Double true if one looks at the hardware and software Chuck Moore makes with it.


Can you tell me the link?



http://www.greenarraychips.com/ is his current company, mostly notable for extremely low-power chips using asynchronous circuits (i.e. there's no central clock). IIRC he develops the CAD software he uses to design chips on his own chips.


Read Chuck talk about OKad...when the hardware wasn't to his liking he built his own chips...after writing his own CAD software in only like 5k loc that runs waay faster than traditional CAD software and uses almost no resources.


Do you think that a concatenative language could be suitable for a team to use?


Last time i did some coding in forth, it was Fig-Forth on the 8-bit Atari 800XL. It was really fun and I was amazing on how fast it could run despite being in such limited hardware.

I would say Forth is easier to use than assembly, and perhaps much more flexible/extensible than C, although in some senses lower level since C gives you a very nice, ordered way of specifying what are the arguments to your functions/etc.


In addition to other comments:

Forth is a really cool language, but has the pitfall of trading time for space. It's a very lean language, and incredibly dynamic, but its heavy reliance on jumps makes it run slowly on modern hardware and thrashes most branch predictors.


The branch prediction problem is true for every language that doesn't JIT (pronounced: "cheat"). Furthermore, Forth is not limited to threaded code. You can have some simple code generation (subroutine threaded code+some primitive inlining) if you really want to prioritize speed. Finally, Forth is a simple language with simple implementations so it's often easy to add the primitive(s) you need in order to deal with the bottlenecks.


Modern CPUs are optimized for C code. This is not the fault of FORTH, but it certainly is a problem for its adoption.


This is why Chuck Moore designed his own chips like GreenArrays I believe. There is no impedance mismatch between software and hardware and the entire thing is optimized for the problem domain and massively parallel.
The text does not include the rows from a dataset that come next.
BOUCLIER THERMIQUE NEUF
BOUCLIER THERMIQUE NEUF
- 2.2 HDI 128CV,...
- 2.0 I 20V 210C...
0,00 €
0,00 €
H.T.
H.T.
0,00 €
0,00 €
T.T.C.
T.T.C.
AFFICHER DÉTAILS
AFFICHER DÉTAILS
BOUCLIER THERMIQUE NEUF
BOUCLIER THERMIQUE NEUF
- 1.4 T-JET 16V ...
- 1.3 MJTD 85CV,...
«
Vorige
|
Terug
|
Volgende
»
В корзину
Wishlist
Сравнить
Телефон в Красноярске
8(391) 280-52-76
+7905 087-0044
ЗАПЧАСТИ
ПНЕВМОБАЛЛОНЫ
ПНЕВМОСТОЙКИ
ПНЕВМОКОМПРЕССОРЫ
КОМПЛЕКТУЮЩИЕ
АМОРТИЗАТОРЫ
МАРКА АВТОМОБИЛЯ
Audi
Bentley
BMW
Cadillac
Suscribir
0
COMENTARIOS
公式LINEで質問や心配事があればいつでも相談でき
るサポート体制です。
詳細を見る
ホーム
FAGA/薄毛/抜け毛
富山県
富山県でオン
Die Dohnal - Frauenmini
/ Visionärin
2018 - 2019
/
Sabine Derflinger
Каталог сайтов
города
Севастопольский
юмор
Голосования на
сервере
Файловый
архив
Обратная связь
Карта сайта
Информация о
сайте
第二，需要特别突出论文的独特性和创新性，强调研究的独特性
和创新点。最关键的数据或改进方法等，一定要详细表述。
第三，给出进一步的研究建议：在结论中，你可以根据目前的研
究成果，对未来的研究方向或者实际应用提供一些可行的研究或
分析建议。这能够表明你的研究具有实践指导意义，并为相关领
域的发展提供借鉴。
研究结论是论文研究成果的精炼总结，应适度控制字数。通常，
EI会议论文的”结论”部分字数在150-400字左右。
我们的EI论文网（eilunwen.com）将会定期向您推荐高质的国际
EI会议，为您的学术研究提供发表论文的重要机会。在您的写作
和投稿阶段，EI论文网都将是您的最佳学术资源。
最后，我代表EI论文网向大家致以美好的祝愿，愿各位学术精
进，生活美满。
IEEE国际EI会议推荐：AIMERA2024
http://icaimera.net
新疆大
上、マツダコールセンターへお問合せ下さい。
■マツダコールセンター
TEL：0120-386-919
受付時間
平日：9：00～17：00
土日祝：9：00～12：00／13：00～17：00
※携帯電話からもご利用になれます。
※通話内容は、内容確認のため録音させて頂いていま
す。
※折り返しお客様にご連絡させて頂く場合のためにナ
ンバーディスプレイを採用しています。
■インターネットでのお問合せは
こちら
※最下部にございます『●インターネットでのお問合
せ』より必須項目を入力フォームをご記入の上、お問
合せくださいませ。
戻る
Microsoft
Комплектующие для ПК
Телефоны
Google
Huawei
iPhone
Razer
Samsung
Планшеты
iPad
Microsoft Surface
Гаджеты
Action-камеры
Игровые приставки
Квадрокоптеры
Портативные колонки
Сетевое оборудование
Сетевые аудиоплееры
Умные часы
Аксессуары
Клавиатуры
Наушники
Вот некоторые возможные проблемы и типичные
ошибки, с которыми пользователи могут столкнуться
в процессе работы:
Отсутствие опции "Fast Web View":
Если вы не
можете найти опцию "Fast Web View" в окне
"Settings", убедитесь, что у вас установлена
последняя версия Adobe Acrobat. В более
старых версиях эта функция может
I'm sure you can get more speed out of C, but it no other language (even Lisp or Smalltalk) can the user understand the entirety of the system. Lisp machines and Smalltalk machines probably are about as close as possible, but I have zero experience with them personally. Perhaps the project to put PicoLisp on bare-metal qualifies if one uses a simple enough microcontroller as the language itself is about as simple as you can get a practical lisp.


Over the last twenty years or so, I have written serious Forth code generators for six CPU architectures. There's only one code generation algorithm that's not regularly present in most Pasgol family compilers. The results are the VFX Forth systems at http://www.mpeforth.com.


I've looked over your products over the years and been super impressed by your results. Thanks for all your hard work!


Not really, modern Lisps have done a fine job optimizing performance. FORTH suffers from treating the hardware too granularly, and thus not being able to take advantage of any of the advances in hardware in the last 2 decades.


There is no a priori reason FORTH can't take advantage of modern hardware, since in the extreme case the compiler can be completely replaced by redefining the meaning of ':' and ';'.


Feel free to have fun with Haskell and Forth all you like. Your project. :) However, you need to learn C and/or ASM then implement Forth and some system codeto get to the deeper truths. Probably. Quite a bit of people using it in embedded systems.


If you can get DOES> working, you really understand how Forth works. I have a toy Forth implementation where I got DOES> working, and I still have a hard time understanding how I got it working.